Blacklight Retribution ist nicht so mein Fall, aber trotzdem danke für die Hilfe.

Planetside 2 ist PvE? Oh, dann war ich falsch informiert. Gucke es mir die Tage dann mal an.


----------



## Robonator (4. Oktober 2012)

Biores schrieb:


> Blacklight Retribution ist nicht so mein Fall, aber trotzdem danke für die Hilfe.
> 
> Planetside 2 ist PvE? Oh, dann war ich falsch informiert. Gucke es mir die Tage dann mal an.


 
Lass dich nicht zu sehr davon abschrecken  Anfangs hab ich es nur kurz angezockt und fand es echt unübersichtlich und ich hatte keine Ahnung was ich tun sollte, aber jetzt wo ich ein wenig herausgefunden habe macht es schon fast süchtig


----------



## Volcom (7. Oktober 2012)

Da dir hier viele zu Planetside 2 raten würd ich dir für die zwischenzeit den ersten Teil empfehlen. Ich hab ihn zwar schon min. 3 Jahre nichtmehr gespielt und weiß deswegen auch nicht ob die Server noch funktionieren und es noch gespielt wird. Aber für den Anfang ist es eine nette kostenlose Erfahrung. Die riesen Schlachten verwirren am Anfang zwar sehr und man weiß kaum woher ein Schuss kommt, jedoch nach Einspielungsphase echt lustig.  
Werd mir dann aber auch bald mal Planetside 2 anschauen.


----------



## hempsmoker (8. Oktober 2012)

Biores schrieb:
			
		

> Blacklight Retribution ist nicht so mein Fall, aber trotzdem danke für die Hilfe.
> 
> Planetside 2 ist PvE? Oh, dann war ich falsch informiert. Gucke es mir die Tage dann mal an.





			
				Volcom schrieb:
			
		

> Da dir hier viele zu Planetside 2 raten würd ich dir für die zwischenzeit den ersten Teil empfehlen. Ich hab ihn zwar schon min. 3 Jahre nichtmehr gespielt und weiß deswegen auch nicht ob die Server noch funktionieren und es noch gespielt wird. Aber für den Anfang ist es eine nette kostenlose Erfahrung. Die riesen Schlachten verwirren am Anfang zwar sehr und man weiß kaum woher ein Schuss kommt, jedoch nach Einspielungsphase echt lustig.
> Werd mir dann aber auch bald mal Planetside 2 anschauen.

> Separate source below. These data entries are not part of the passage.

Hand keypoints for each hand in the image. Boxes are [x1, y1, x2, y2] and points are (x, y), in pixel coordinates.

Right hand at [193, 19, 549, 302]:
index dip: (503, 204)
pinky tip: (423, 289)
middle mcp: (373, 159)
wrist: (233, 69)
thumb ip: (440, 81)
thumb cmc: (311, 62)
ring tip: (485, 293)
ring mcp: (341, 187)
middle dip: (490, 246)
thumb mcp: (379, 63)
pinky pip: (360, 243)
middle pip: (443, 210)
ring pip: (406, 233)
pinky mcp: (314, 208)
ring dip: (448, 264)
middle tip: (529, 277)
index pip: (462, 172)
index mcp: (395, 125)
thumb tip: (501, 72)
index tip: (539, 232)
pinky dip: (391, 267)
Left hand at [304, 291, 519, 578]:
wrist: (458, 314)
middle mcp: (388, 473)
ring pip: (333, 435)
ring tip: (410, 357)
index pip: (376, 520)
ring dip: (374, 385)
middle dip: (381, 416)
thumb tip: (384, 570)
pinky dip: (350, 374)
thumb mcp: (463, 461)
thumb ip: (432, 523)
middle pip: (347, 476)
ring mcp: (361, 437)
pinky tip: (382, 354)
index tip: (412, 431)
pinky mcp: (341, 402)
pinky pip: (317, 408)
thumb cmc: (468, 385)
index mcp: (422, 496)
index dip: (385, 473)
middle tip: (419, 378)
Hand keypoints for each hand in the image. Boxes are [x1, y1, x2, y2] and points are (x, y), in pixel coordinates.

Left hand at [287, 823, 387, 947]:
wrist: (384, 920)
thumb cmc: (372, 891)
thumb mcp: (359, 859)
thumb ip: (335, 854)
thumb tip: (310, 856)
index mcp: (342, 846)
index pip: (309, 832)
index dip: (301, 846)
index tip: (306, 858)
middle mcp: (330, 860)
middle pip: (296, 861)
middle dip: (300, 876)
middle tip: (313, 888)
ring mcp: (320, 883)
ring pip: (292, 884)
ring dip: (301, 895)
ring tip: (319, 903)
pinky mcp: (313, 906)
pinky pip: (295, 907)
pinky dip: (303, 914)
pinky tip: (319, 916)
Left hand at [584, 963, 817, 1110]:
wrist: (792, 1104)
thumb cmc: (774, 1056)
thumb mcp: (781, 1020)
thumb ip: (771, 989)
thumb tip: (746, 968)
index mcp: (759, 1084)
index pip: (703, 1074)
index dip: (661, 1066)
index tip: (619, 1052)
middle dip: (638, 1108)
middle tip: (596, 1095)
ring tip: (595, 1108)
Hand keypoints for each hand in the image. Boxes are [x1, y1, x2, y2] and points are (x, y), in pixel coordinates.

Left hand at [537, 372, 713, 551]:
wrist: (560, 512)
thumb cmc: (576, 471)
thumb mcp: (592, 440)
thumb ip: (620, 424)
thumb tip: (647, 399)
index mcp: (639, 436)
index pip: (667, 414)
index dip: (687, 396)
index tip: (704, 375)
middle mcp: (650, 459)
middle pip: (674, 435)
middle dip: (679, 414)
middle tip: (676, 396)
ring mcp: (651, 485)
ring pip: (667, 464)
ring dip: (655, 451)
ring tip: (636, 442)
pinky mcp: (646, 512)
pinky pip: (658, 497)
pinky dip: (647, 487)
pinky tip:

Ist allerdings gerade noch Closed-Beta. Habe fast 2 Wochen gebraucht bis ich über Twitter einen Key erhalten habe ( @planetside2 ).


----------



## Biores (9. Oktober 2012)

Ich war wohl zu blöd für Planetside (1), da ich es für meinen Account nicht freischalten konnte.. 

Aber egal, habe mir heute Zugang zur Alpha von The War Z gekauft. Am 15. geht's los.


----------



## Robonator (9. Oktober 2012)

> Ist allerdings gerade noch Closed-Beta. Habe fast 2 Wochen gebraucht bis ich über Twitter einen Key erhalten habe ( @planetside2 ).


Muhahaha ich hab die MissMurder die mal über den Twitter-Account da war einmal nett gefragt und direkt einen bekommen 



> Aber egal, habe mir heute Zugang zur Alpha von The War Z gekauft. Am 15. geht's los.


Kannst ja mal berichten wie es sich so spielt 

Ich hab eben nen Key zu Age of Chivalry bekommen und zocke das nu erstmal


----------



## hempsmoker (10. Oktober 2012)

Gleich beim ersten Mal? Nicht übel .


----------